Saved data entries:
----

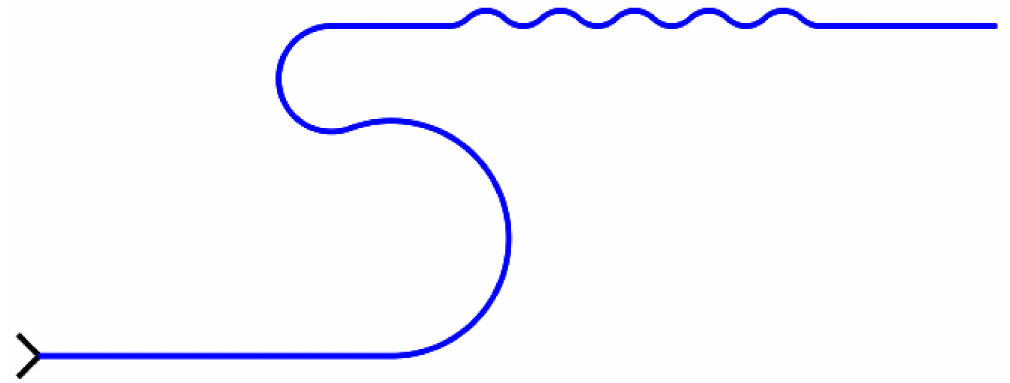
Figure 5. Simulation track configuration.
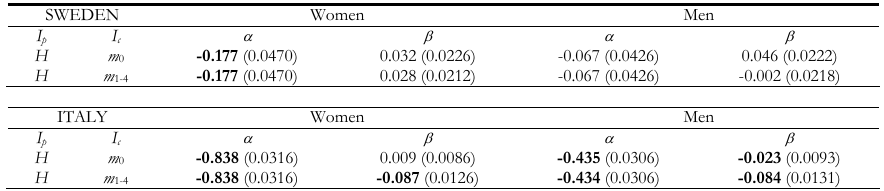
Estimated parameters (cid:68) and (cid:69) (cid:15) with standard errors (in parenthesis). We depicted in bold parameters statistically significant at 95%. Sweden (top) and Italy (bottom), both sexes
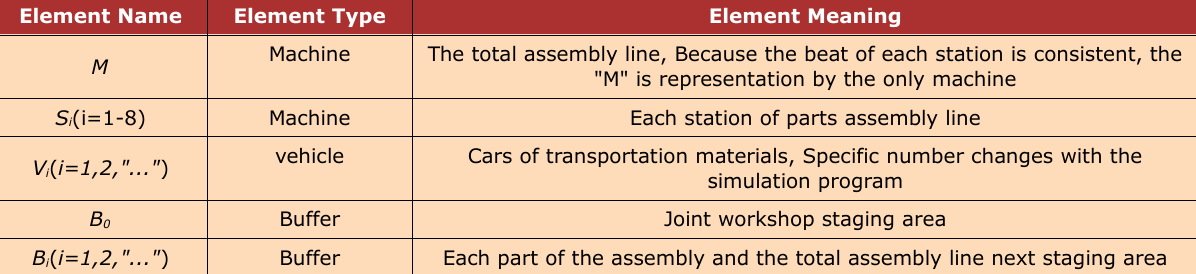
Table 2. The definition of the main entity elements in the simulation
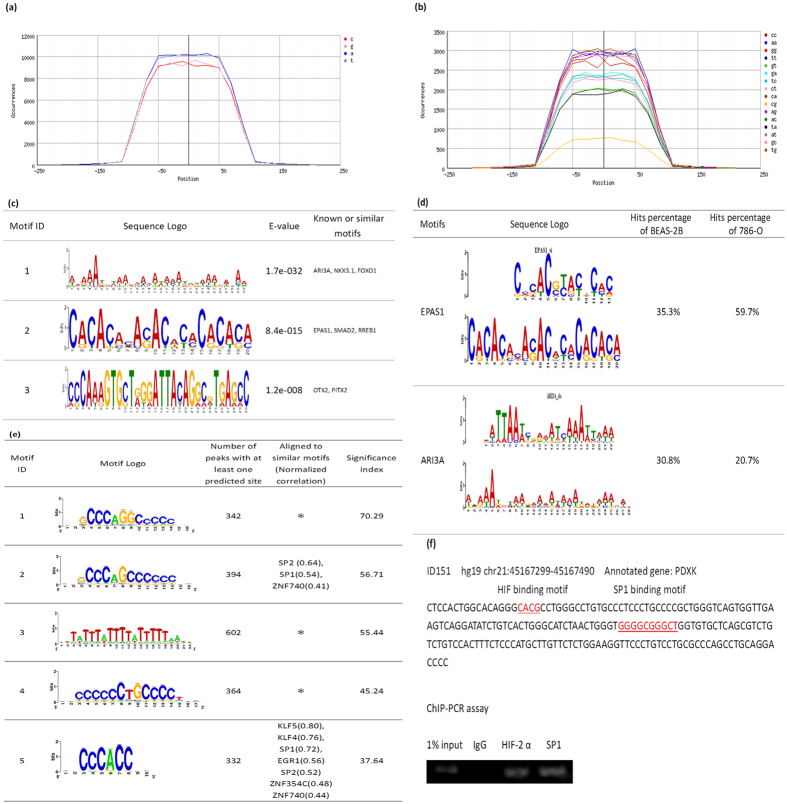
Analysis of HIF-2α binding motifs.HIF-2α binding profile of single nucleotide (a) or dinucleotide (b) composition generated by using RSAT. (c) The three most significant HIF-2α binding motifs under normoxia produced by MEME. (d) PWM Tools was used to scan the HOCOMOCO for EPAS1 motif 1 and ARI3A motif 2 against BEAS-2B and 786-O. (e) Analysis of HIF-2α potential heterodimers binding motif under normoxia. Results were generated by using dyad-analysis in RSAT. Significance index (sig) was computed by “sig = −log10(E value)” and E value = P value × number of tested character. Higher value means less error. *, de novo binding motifs that did not match those of any of known DNA binding proteins in the databank. (f) Co-enrichment of HIF-2α and SP-1 on Peak ID 151 annotated to PDXK.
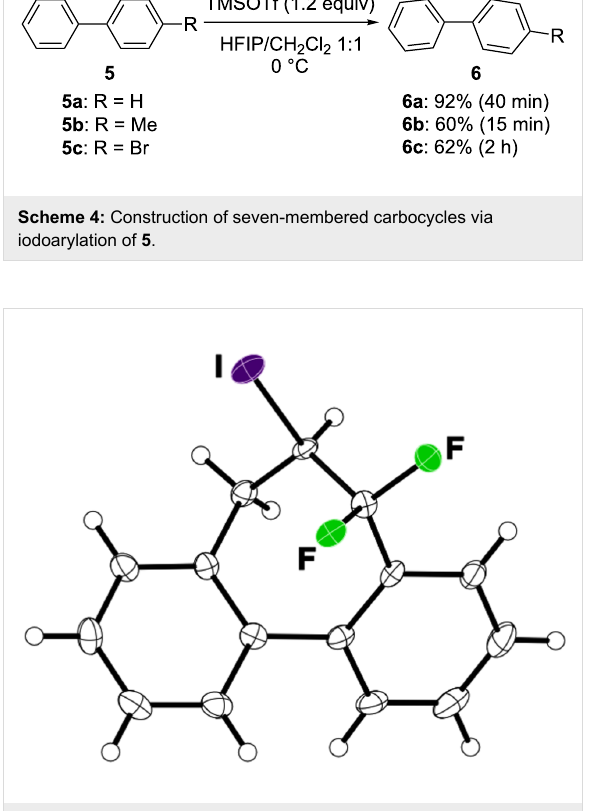
Figure 2: ORTEP diagram of 6a with 50% ellipsoid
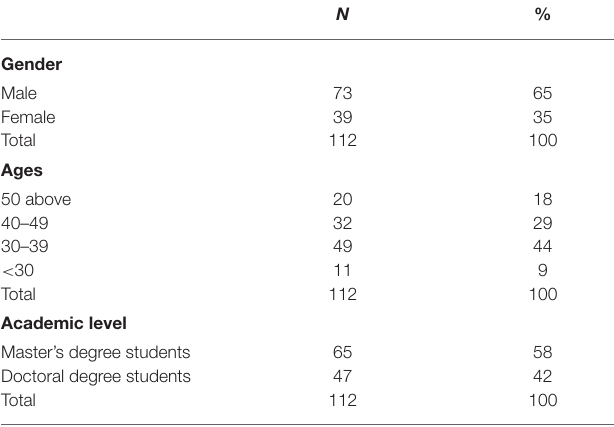
TABLE 3 | Respondents’ profile.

----

_Work task_
Write the records out again in full, exactly, and skip every picture.

_Finished task_
Figure 5. Simulation track configuration.
Estimated parameters (cid:68) and (cid:69) (cid:15) with standard errors (in parenthesis). We depicted in bold parameters statistically significant at 95%. Sweden (top) and Italy (bottom), both sexes
Table 2. The definition of the main entity elements in the simulation
Analysis of HIF-2α binding motifs.HIF-2α binding profile of single nucleotide (a) or dinucleotide (b) composition generated by using RSAT. (c) The three most significant HIF-2α binding motifs under normoxia produced by MEME. (d) PWM Tools was used to scan the HOCOMOCO for EPAS1 motif 1 and ARI3A motif 2 against BEAS-2B and 786-O. (e) Analysis of HIF-2α potential heterodimers binding motif under normoxia. Results were generated by using dyad-analysis in RSAT. Significance index (sig) was computed by “sig = −log10(E value)” and E value = P value × number of tested character. Higher value means less error. *, de novo binding motifs that did not match those of any of known DNA binding proteins in the databank. (f) Co-enrichment of HIF-2α and SP-1 on Peak ID 151 annotated to PDXK.
Figure 2: ORTEP diagram of 6a with 50% ellipsoid
TABLE 3 | Respondents’ profile.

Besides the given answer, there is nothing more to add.